Assignment: Every line of the data should be output word for word.

Data for analysis:
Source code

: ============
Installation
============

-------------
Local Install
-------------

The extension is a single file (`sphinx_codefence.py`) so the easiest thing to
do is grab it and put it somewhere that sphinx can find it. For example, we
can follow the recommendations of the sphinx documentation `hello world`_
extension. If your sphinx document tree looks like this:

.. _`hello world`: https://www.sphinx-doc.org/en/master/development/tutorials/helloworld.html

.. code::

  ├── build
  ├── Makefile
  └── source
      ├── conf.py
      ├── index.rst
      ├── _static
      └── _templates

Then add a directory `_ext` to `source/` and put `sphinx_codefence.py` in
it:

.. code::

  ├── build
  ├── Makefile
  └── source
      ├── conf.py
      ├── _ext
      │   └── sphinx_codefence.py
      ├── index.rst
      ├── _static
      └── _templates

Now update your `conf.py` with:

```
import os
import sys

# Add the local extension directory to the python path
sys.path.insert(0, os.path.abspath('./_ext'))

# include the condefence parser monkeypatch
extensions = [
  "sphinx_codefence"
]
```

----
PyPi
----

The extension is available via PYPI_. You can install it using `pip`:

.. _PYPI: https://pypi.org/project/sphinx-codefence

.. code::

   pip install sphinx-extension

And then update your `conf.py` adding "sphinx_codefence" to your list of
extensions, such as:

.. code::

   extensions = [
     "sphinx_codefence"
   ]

Exercise result:
Source code

: ============
Installation
============

-------------
Local Install
-------------

The extension is a single file (`sphinx_codefence.py`) so the easiest thing to
do is grab it and put it somewhere that sphinx can find it. For example, we
can follow the recommendations of the sphinx documentation `hello world`_
extension. If your sphinx document tree looks like this:

.. _`hello world`: https://www.sphinx-doc.org/en/master/development/tutorials/helloworld.html

.. code::

  ├── build
  ├── Makefile
  └── source
      ├── conf.py
      ├── index.rst
      ├── _static
      └── _templates

Then add a directory `_ext` to `source/` and put `sphinx_codefence.py` in
it:

.. code::

  ├── build
  ├── Makefile
  └── source
      ├── conf.py
      ├── _ext
      │   └── sphinx_codefence.py
      ├── index.rst
      ├── _static
      └── _templates

Now update your `conf.py` with:

```
import os
import sys

# Add the local extension directory to the python path
sys.path.insert(0, os.path.abspath('./_ext'))

# include the condefence parser monkeypatch
extensions = [
  "sphinx_codefence"
]
```

----
PyPi
----

The extension is available via PYPI_. You can install it using `pip`:

.. _PYPI: https://pypi.org/project/sphinx-codefence

.. code::

   pip install sphinx-extension

And then update your `conf.py` adding "sphinx_codefence" to your list of
extensions, such as:

.. code::

   extensions = [
     "sphinx_codefence"
   ]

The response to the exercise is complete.